##### Passage fourni #####

La Lex Google selon Aurélie Filippetti ou le droit d’auteur bientôt dégénéré en un droit d’éditeur

La Ministre de la Culture, Aurélie Filippetti, a lancé ce matin sur BFMTV un ultimatum au moteur de recherche Google, en menaçant de déposer un projet de loi dès la fin du mois de janvier, si aucun accord n’était trouvé avec les éditeurs de presse pour les rétribuer en cas d’indexation de leurs contenus.

Ce projet dit Lex Google, reprenant une loi à l’étude en Allemagne, passe par la création d’un nouveau droit voisin, au bénéfice des éditeurs de presse. J’avais déjà eu l’occasion dans un billet précédent de dire à quel point il était dangereux d’utiliser ce procédé pour faire pression sur Google et Guillaume Champeau sur Numerama avait lui aussi dénoncé les risques de dérives, estimant qu’il s’agirait de la « pire des lois pour Internet« .

La manière dont Aurélie Filippetti a présenté cette Lex Google est vraiment préoccupante, dans la mesure où elle assimile et confond ce nouveau droit voisin à un droit d’auteur.


La solution , c’est la création d’un droit voisin, une sorte de droit d’auteur en quelque sorte, pour les éditeurs de presse […] Monsieur Schwartz (le négociateur en charge d’une médiation entre Google et les éditeurs) est chargé de trouver une solution pour que, enfin, Google paye le droit d’auteur qu’il doit aux éditeurs de presse. Ceux qui créent de la valeur ajoutée, ce sont bien les journalistes, et donc les éditeurs de presse, qui est utilisée ensuite par Google et les moteurs de recherche pour actualiser sans cesse leurs pages. C’est normal qu’on rétribue au titre d’un droit voisin ou d’un droit d’auteur.

On pourra dire qu’évoquer une question aussi complexe chez Bourdin en quelques minutes nécessite de simplifier le propos. Mais je pense que cette assimilation du droit voisin à un droit d’auteur n’est au contraire pas du tout innocente.

N’oublions pas qu’Aurélie Filippetti s’est signalée dès le début de son entrée en fonction au Ministère par une sortie devant le SNE (Syndicat National de L’Édition), dans laquelle elle avait déclaré : « c’est l’éditeur qui fait la littérature« . Ce jugement lui avait valu une réplique cinglante de l’auteur Yal Ayerdhal, porte parole du Droit du Serf, qui avait tout de suite vu le danger :

je vous demande en vous paraphrasant, Madame la Ministre, puisque les auteurs sont « balayés, pas insultés, non, simplement omis » par les Wendel de l’industrie littéraire, où est passée votre « saine haine de cette bourgeoisie bleu-blanc-rouge » qui détricote le Code de la propriété intellectuelle pour faire valoir un droit d’éditeur en lieu et place du droit d’auteur.

##### Entrées répertoriées #####

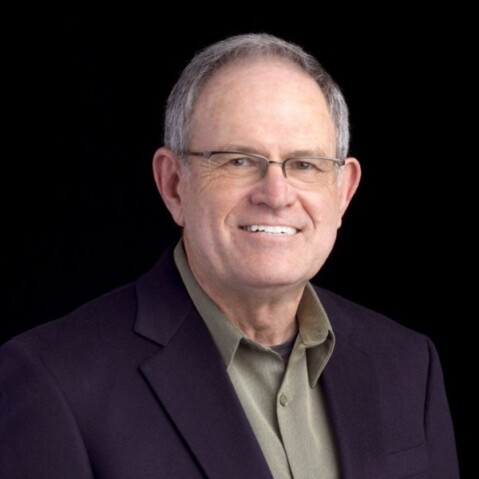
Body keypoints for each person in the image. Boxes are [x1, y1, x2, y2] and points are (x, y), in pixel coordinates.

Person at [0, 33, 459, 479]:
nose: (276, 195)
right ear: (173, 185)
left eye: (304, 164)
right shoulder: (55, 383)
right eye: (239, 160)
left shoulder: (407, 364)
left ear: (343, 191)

#####
##### Entrées répertoriées #####

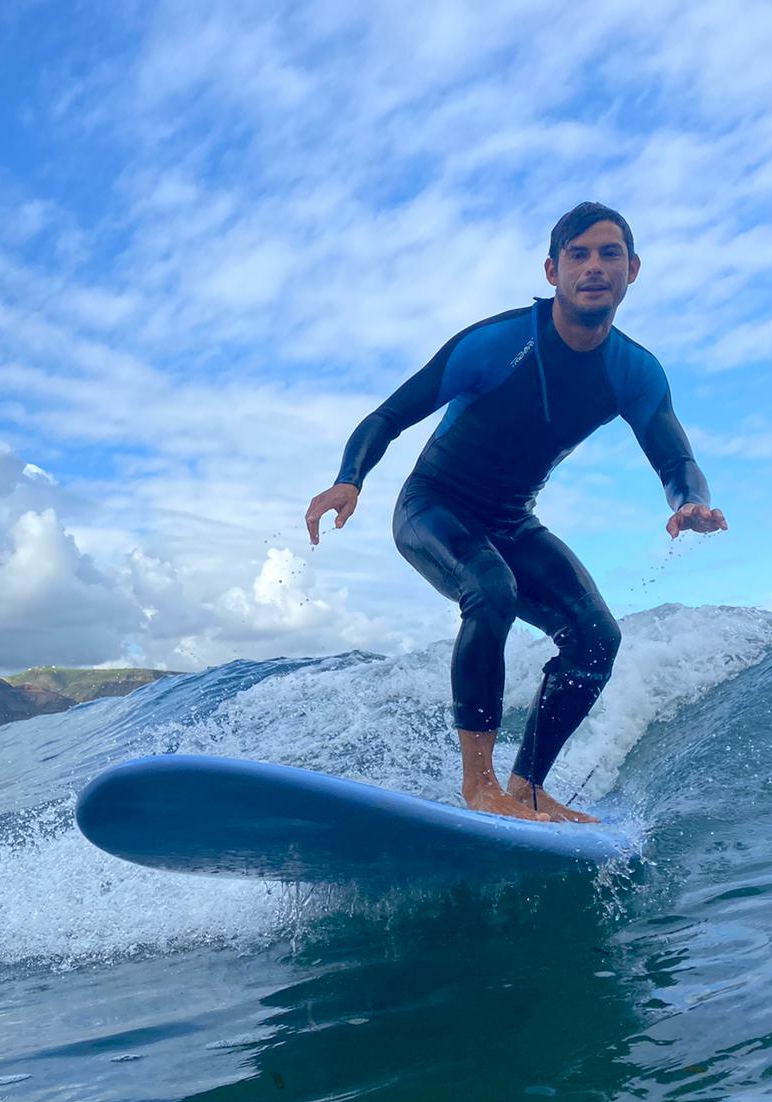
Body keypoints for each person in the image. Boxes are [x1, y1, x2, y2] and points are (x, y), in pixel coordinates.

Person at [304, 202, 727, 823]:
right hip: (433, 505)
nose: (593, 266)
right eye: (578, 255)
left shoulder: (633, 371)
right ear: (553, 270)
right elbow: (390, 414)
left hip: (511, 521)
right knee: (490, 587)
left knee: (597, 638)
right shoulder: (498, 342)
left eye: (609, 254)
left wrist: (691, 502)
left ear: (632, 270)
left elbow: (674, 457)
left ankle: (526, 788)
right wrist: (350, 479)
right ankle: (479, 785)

#####
##### Entrées répertoriées #####

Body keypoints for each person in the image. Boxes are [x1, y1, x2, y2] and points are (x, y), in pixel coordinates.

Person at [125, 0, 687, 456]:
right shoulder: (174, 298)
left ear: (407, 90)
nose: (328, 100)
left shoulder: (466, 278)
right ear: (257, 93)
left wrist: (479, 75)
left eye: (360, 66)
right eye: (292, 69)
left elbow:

#####

■ Travail demandé ■
Rédigez la suite du billet sur la Lex Google et le droit d'auteur, à partir de sa dernière phrase.

■ Résultat ■
Cette même logique de dégénérescence du droit d’auteur en un droit d’éditeur se retrouve dans la loi sur les livres Indisponibles du XXème, votée sous le gouvernement précédent, mais défendue bec et ongles par Aurélie Filippetti, qui va permettre aux éditeurs de récupérer des droits sur un immense corpus d’oeuvres, là où ils auraient légitimement dû retourner aux auteurs. Le juriste Franck Macrez disait à son propos :

Les auteurs se voient, par la force de la loi, obligés de partager les fruits de l’exploitation de leur création avec un exploitant dont la titularité des droits d’exploitation numérique est fortement sujette à caution […] Que reste-t-il du droit d’auteur ?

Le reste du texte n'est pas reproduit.